PROBLEM TO WORK ON: Could you duplicate, word for word, every text line of all the items below, leaving the pictures out?
Begin TASK DATA
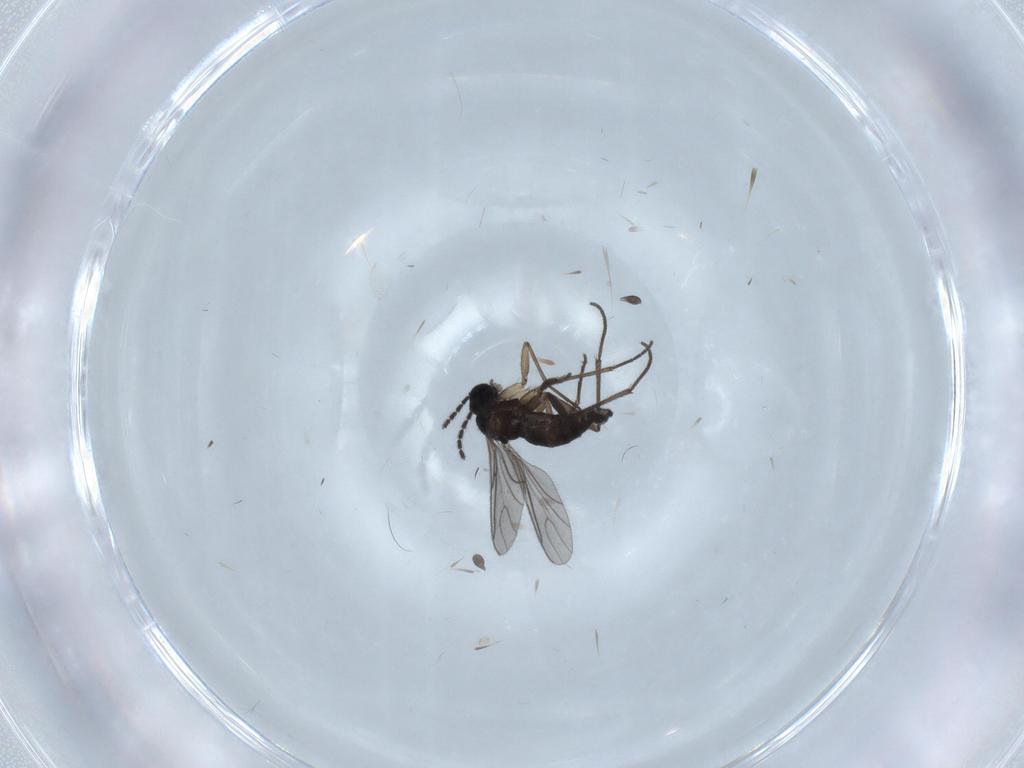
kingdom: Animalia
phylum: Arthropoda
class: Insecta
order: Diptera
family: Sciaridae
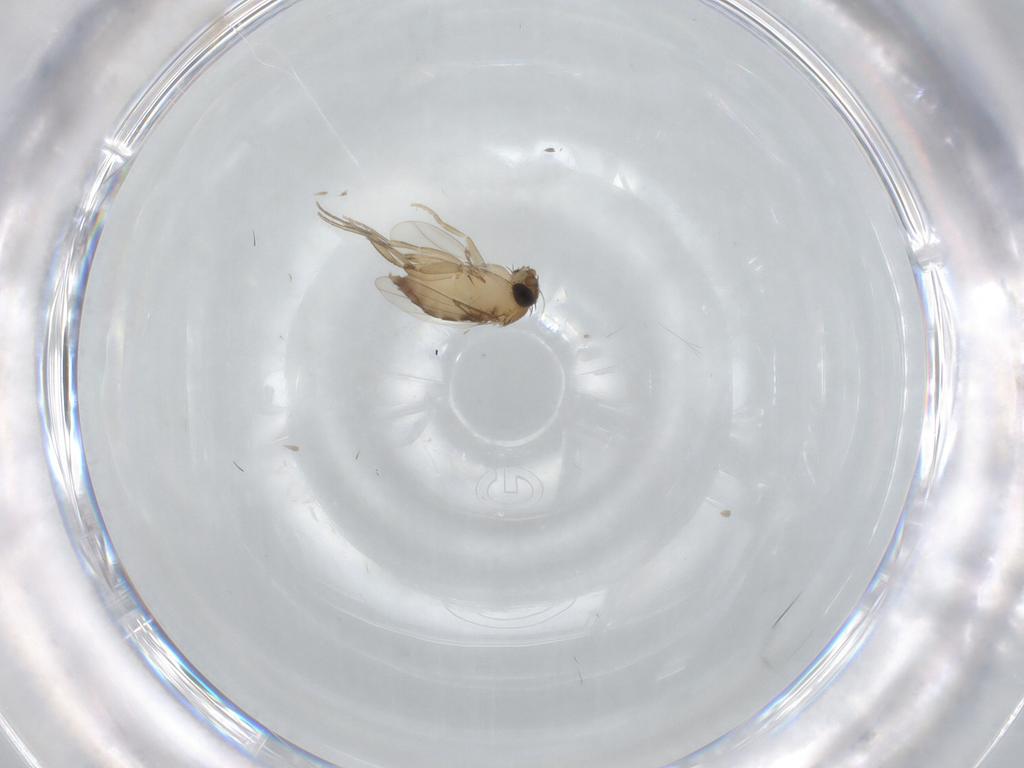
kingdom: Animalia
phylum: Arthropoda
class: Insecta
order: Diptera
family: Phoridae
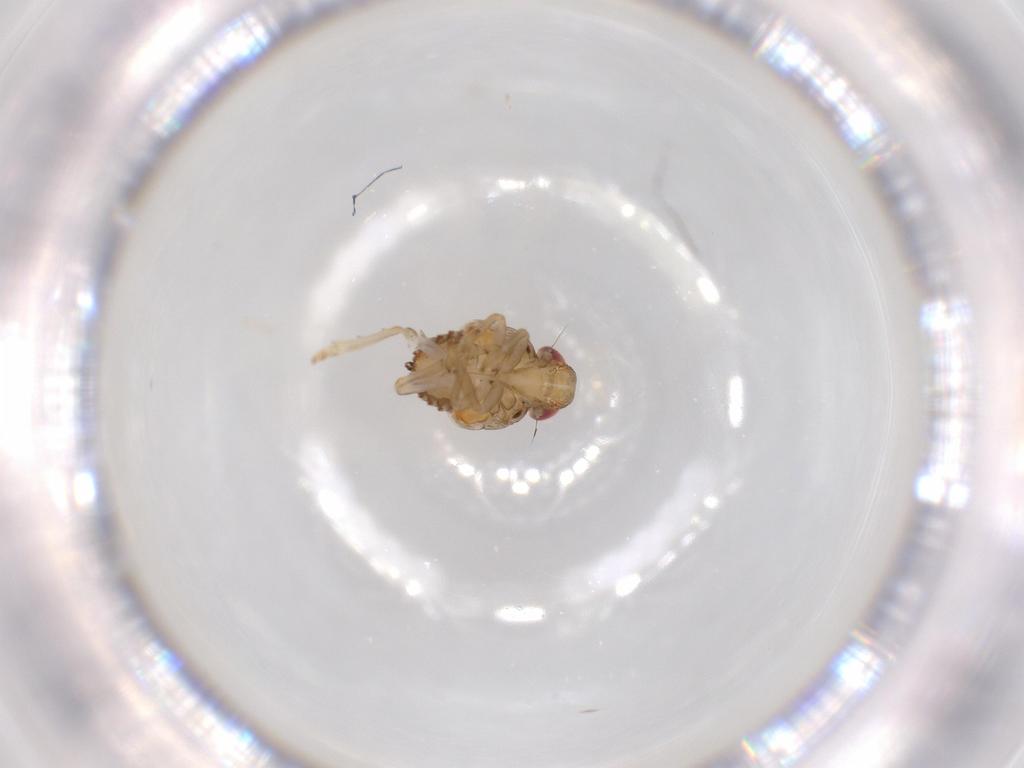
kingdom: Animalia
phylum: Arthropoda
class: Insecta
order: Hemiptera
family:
End TASK DATA
TASK OUTPUT:
kingdom: Animalia
phylum: Arthropoda
class: Insecta
order: Diptera
family: Sciaridae
kingdom: Animalia
phylum: Arthropoda
class: Insecta
order: Diptera
family: Phoridae
kingdom: Animalia
phylum: Arthropoda
class: Insecta
order: Hemiptera
family:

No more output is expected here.